En cuanto al futuro, la manera en que esa fuerza militar debiera organizarse, dependerá de muchos factores. Algunos, no pocos de ellos los tratamos en esta columna en otros artículos en los que nos hemos referido a la visión sobre la guerra en el Siglo XXI (1). Tampoco pretendemos que esa mirada sea la más adecuada, y menos cuando sostenemos la necesidad de equipos multidisciplinarios, profesionales y con acento en los temas estratégicos para afrontar la tarea de diseñar ese ejército. Sin embargo creemos que el criterio de alcanzar una fuerza militar flexible, con altos niveles de adiestramiento, con aptitud para desplazar una fuerza letal relativamente menor a grandes distancias; son algunos de los pilares sobre los que se asientan los ejércitos en el mundo. Y esas miradas se encuentran en fuerzas tan disímiles como las de EE.UU., Francia, Reino Unido, Italia o Alemania u otras en India, Rusia, China, Israel, y el propio Japón; pero también países como Finlandia, Singapur, Vietnam, Suecia, Noruega, España, Arabia Saudita, Jordania, Chile y Brasil

Muchos años atrás, un libro enseñó al autor de estas líneas que la esperanza puede ser tanto un estado de ánimo como una virtud religiosa. Pero en modo alguno es un método para cambiar organizaciones. Las organizaciones, cualesquiera sean ellas, con el correr del tiempo necesitan ajustes. En ciertos casos cambios mayores y aún radicales. Se aplica esto también a la vida personal. No identificar la necesidad de los mismos, no encararlos con inteligencia y constancia; y apostar a la esperanza que se alcance un día un momento en el que las cosas se modifiquen de manera armoniosa por sí solas tiene validez para los asuntos personales. Pero no cuando se poseen otro tipo de responsabilidades.

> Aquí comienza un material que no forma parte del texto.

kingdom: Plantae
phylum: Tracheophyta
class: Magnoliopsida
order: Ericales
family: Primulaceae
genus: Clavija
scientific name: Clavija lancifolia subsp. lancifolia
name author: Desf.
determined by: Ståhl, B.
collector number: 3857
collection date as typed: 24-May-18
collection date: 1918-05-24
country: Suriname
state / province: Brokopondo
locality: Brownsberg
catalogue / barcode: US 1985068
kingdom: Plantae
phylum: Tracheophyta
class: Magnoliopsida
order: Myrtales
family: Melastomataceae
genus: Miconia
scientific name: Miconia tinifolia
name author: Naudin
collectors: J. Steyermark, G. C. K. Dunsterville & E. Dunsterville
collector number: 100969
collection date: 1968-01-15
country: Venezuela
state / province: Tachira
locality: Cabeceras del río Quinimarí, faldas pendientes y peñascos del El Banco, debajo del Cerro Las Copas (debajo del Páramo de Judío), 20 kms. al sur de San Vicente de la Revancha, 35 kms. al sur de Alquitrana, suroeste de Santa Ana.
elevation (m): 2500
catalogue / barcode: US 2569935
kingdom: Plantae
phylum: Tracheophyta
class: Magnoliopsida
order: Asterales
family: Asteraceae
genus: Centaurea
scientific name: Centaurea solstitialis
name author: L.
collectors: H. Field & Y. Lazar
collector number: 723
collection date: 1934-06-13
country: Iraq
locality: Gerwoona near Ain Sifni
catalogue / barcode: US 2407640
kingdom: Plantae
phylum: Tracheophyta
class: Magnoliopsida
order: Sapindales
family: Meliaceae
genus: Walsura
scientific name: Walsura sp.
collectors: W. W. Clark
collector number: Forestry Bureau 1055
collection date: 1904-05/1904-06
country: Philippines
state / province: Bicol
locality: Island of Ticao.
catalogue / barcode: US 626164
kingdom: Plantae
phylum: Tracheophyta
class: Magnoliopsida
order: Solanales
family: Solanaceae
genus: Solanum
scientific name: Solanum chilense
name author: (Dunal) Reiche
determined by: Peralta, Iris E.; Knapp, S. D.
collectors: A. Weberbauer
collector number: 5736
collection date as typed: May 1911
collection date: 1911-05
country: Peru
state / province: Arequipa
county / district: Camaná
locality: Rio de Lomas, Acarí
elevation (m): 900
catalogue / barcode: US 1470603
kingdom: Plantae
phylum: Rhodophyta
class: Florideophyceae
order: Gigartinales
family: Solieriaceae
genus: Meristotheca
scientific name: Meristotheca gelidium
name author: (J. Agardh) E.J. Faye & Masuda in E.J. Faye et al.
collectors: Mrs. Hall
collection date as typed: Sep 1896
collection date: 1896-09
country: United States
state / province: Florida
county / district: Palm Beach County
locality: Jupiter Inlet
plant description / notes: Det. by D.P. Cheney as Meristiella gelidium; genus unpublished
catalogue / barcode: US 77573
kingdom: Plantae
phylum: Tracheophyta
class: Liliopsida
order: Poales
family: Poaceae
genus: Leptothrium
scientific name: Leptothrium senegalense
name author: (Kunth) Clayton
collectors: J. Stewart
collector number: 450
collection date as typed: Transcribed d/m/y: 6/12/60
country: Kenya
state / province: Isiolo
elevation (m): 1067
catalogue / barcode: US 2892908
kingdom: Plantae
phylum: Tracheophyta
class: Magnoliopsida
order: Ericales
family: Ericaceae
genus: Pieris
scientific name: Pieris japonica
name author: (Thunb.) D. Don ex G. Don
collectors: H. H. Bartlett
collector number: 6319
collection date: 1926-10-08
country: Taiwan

La opción entre el letargo sempiterno y un futuro diferente es siempre difícil. La primera con sus profundas limitaciones y hasta con sus no pocas frustraciones no da la seguridad de lo conocido. De aquello donde podemos desenvolvernos esperando obtener respuestas previsibles. Siempre habrá razones para permanecer en este. El otro camino está lleno de incertidumbre, problemas nuevos y soluciones que escapan a las que tenemos guardadas en un menú estándar. El problema radica en que solamente en el segundo hay oportunidad de éxito. Una palabra que no se encontrará entre las seguridades que ofrece el letargo.